2024/05/22
Defect detection in additive manufacturing using image processing techniques
Hammouda, A.B.; Frikha, A.; Koubaa, S.; Mrad, H. (2024). Defect detection in additive manufacturing using image processing techniques. Procedia Computer Science, Volume 232, 2024, 2157-2166.
Additive manufacturing (AM) allows to produce parts layer by layer from an STL file. It is then possible through this technology to obtain customized geometries and complex shapes at a lower cost. However, these shapes pose problems of defect control, microstructure, residual stresses, and deformations in parts. This study aims to develop an efficient method allowing defect detection while printing pieces using Fused Deposition Modelling (FDM). The monitoring system contains a camera acquisition system for automatic image capture of filament layers deposited on the print bed. Various monitoring techniques have been simulated to achieve an optimal defect correction solution.

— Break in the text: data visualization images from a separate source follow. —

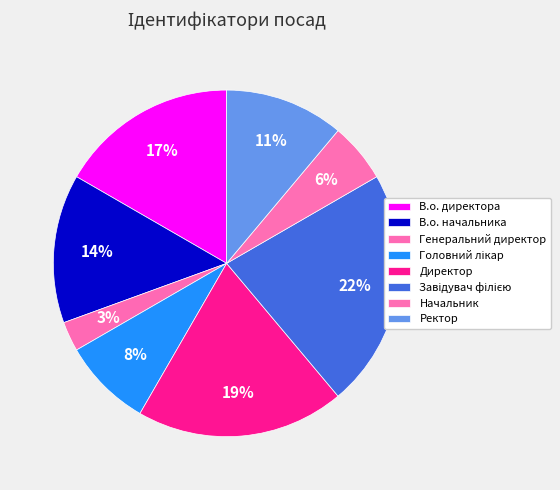

Rank the categories by value from highest to lowest.

Завідувач філією, Директор, В.о. директора, В.о. начальника, Ректор, Головний лікар, Начальник, Генеральний директор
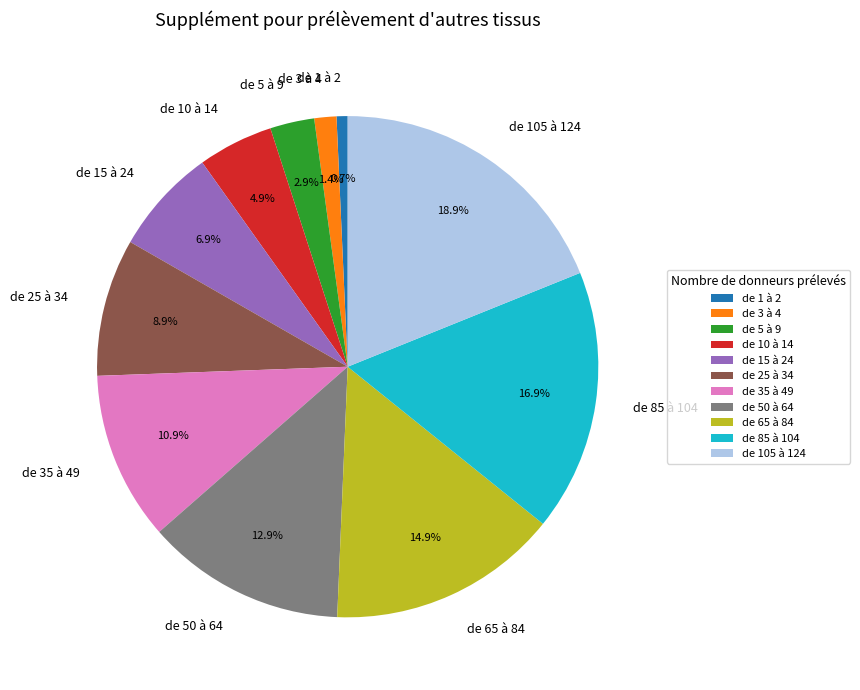

What percentage do de 1 à 2 and de 35 à 49 together represent?

11.6%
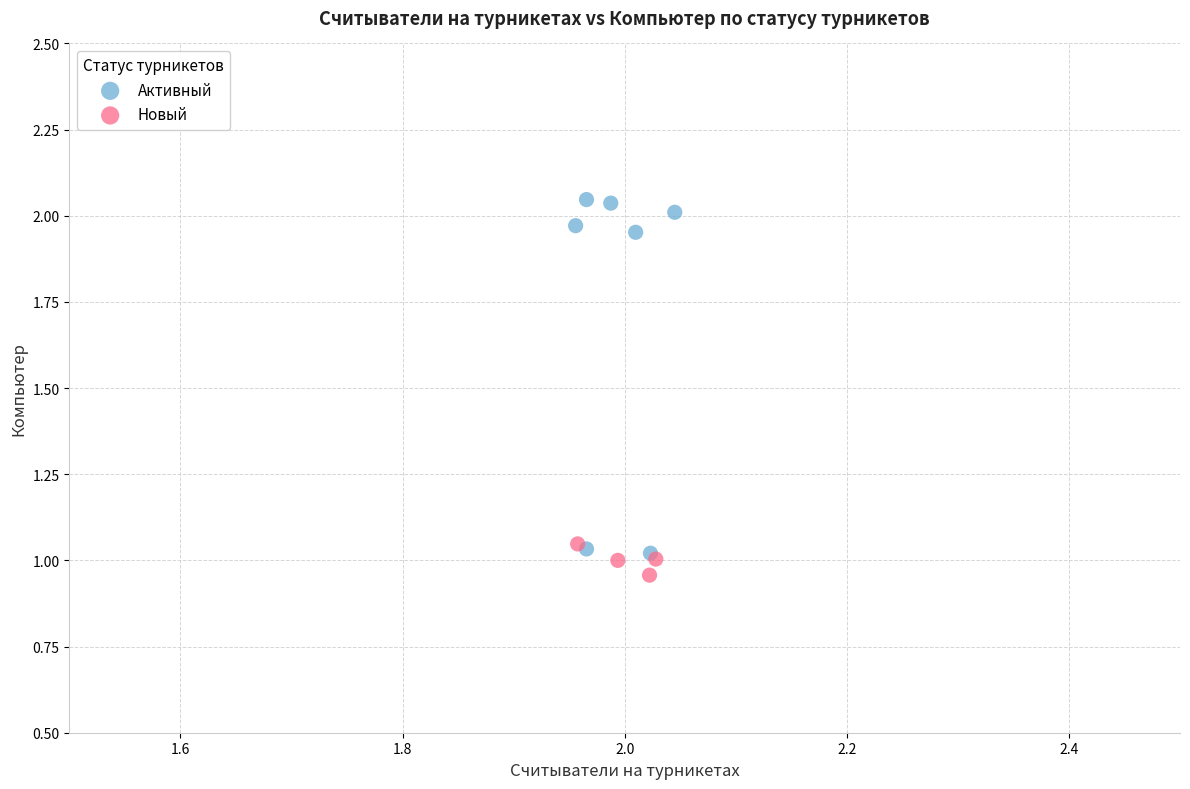

Which series has the widest spread of Y values?

Активный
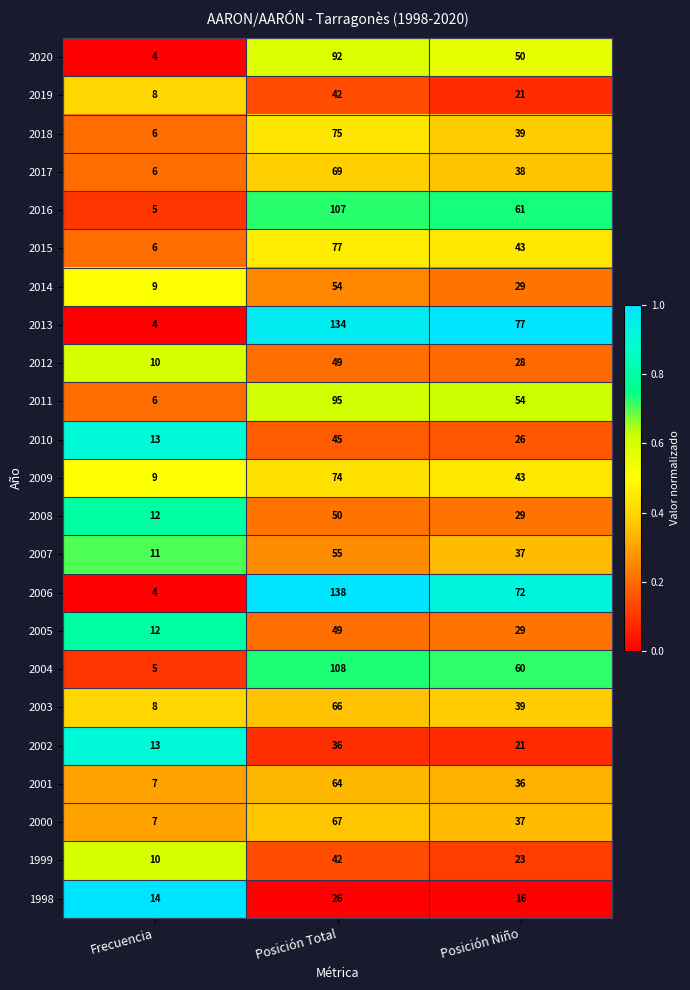

Which series changed the most between Posición Total and Posición Niño?

2006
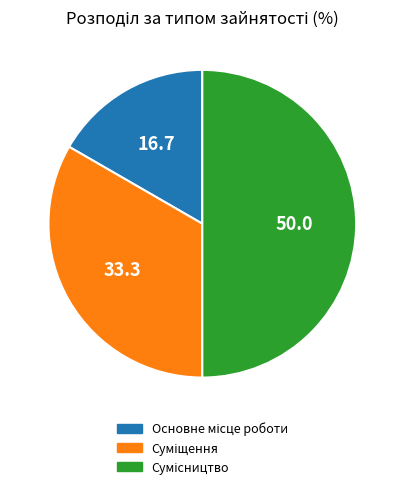

What portion of the pie excludes Основне місце роботи?

83.3%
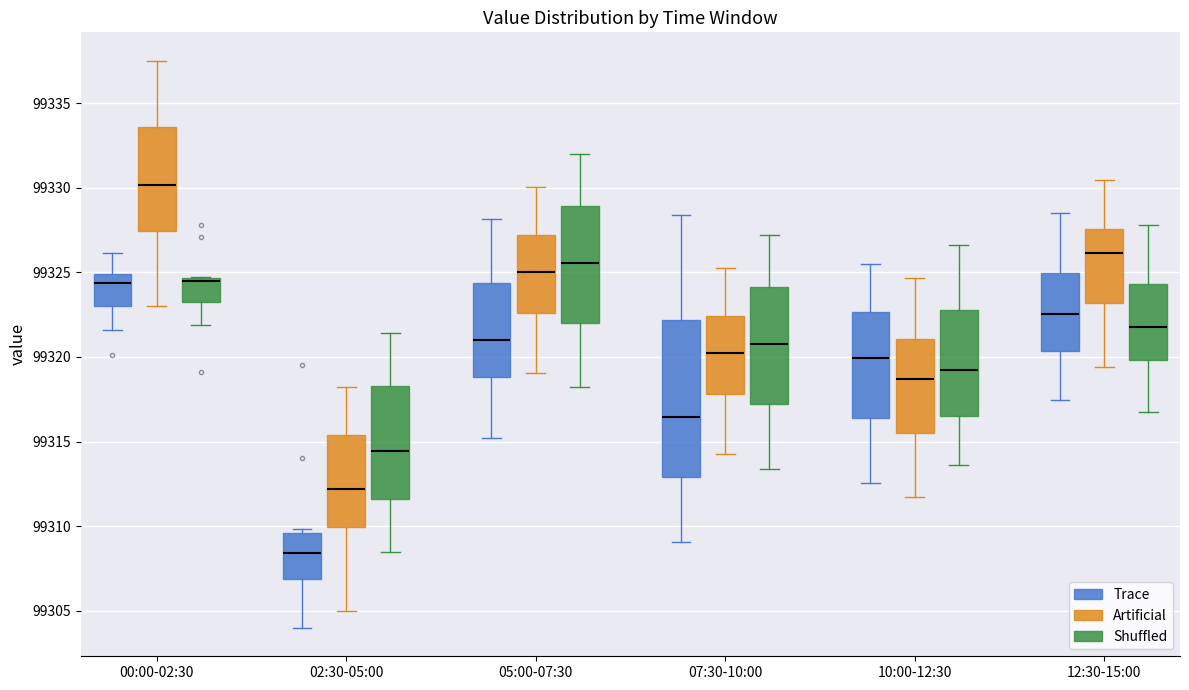

Reading left to right, read every box against the y-axis: the position of its median line, the range the box covers, and the ends of its whiskers. The values are not printed on the chart, so give them approximately, as read against the axis.

00:00-02:30 (Trace): median 99324.5, box 99323.0 to 99325.0, whiskers 99321.5 to 99326.0
00:00-02:30 (Artificial): median 99330.0, box 99327.5 to 99333.5, whiskers 99323.0 to 99337.5
00:00-02:30 (Shuffled): median 99324.5 (just below the box's upper edge), box 99323.5 to 99324.5, whiskers 99322.0 to 99324.5
02:30-05:00 (Trace): median 99308.5, box 99307.0 to 99309.5, whiskers 99304.0 to 99310.0
02:30-05:00 (Artificial): median 99312.0, box 99310.0 to 99315.5, whiskers 99305.0 to 99318.0
02:30-05:00 (Shuffled): median 99314.5, box 99311.5 to 99318.5, whiskers 99308.5 to 99321.5
05:00-07:30 (Trace): median 99321.0, box 99319.0 to 99324.5, whiskers 99315.0 to 99328.0
05:00-07:30 (Artificial): median 99325.0, box 99322.5 to 99327.0, whiskers 99319.0 to 99330.0
05:00-07:30 (Shuffled): median 99325.5, box 99322.0 to 99329.0, whiskers 99318.0 to 99332.0
07:30-10:00 (Trace): median 99316.5, box 99313.0 to 99322.0, whiskers 99309.0 to 99328.5
07:30-10:00 (Artificial): median 99320.0, box 99318.0 to 99322.5, whiskers 99314.0 to 99325.5
07:30-10:00 (Shuffled): median 99321.0, box 99317.0 to 99324.0, whiskers 99313.5 to 99327.0
10:00-12:30 (Trace): median 99320.0, box 99316.5 to 99322.5, whiskers 99312.5 to 99325.5
10:00-12:30 (Artificial): median 99318.5, box 99315.5 to 99321.0, whiskers 99311.5 to 99324.5
10:00-12:30 (Shuffled): median 99319.0, box 99316.5 to 99323.0, whiskers 99313.5 to 99326.5
12:30-15:00 (Trace): median 99322.5, box 99320.5 to 99325.0, whiskers 99317.5 to 99328.5
12:30-15:00 (Artificial): median 99326.0, box 99323.0 to 99327.5, whiskers 99319.5 to 99330.5
12:30-15:00 (Shuffled): median 99322.0, box 99320.0 to 99324.5, whiskers 99317.0 to 99328.0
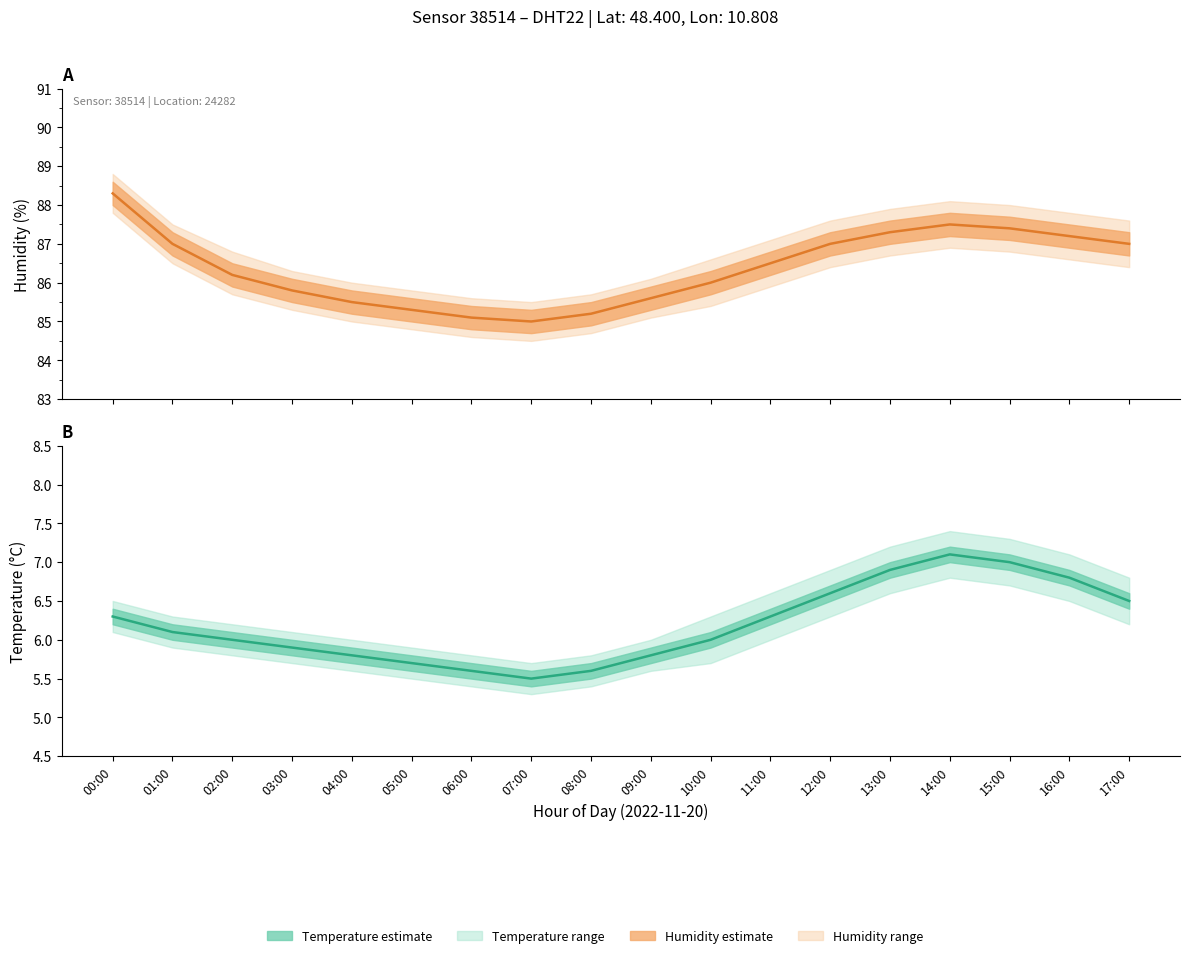

True or false: temperature has a value of 2.6 at 11:00.

False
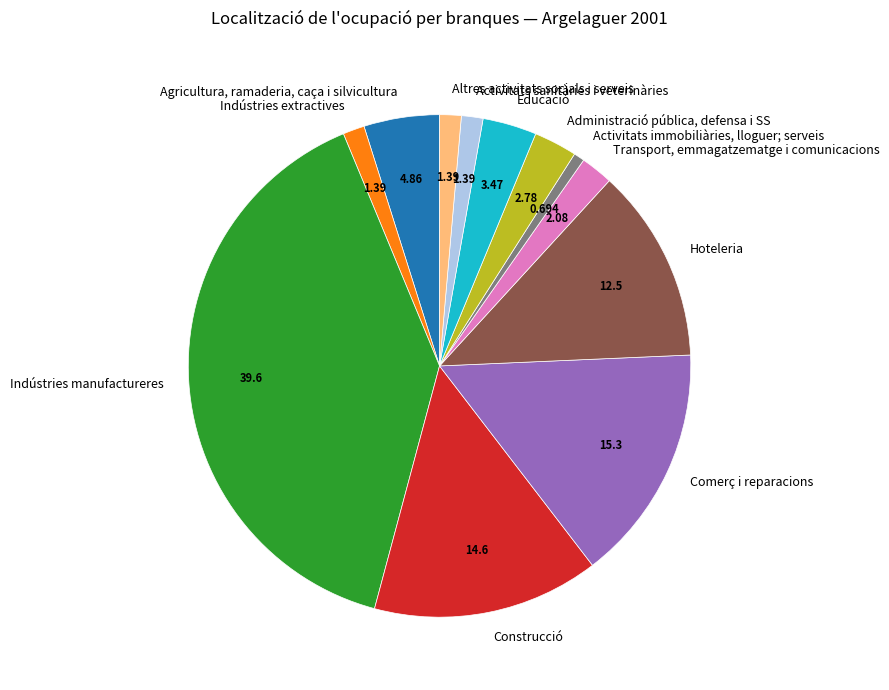

How many slices are in this pie chart?

12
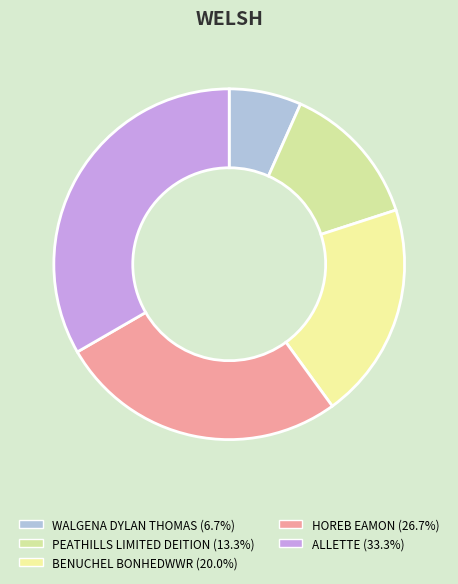

How many slices are in this pie chart?

5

Material excess and deficiency are detectable in the layer of actual printed parts. Defects are controlled and compared to original part obtained from Computer Aided Design (CAD). An app-designer application was created in this regard. It displays the image reference generated from the G-code, the layer image captured by the camera, and returns the error percentage in the printed layers. The developed method of surface calculation has shown its efficiency in detecting the lack and excess of material, which has an accuracy of 1.07%. This method allows users to stop and monitor printing to save cost, material, and time.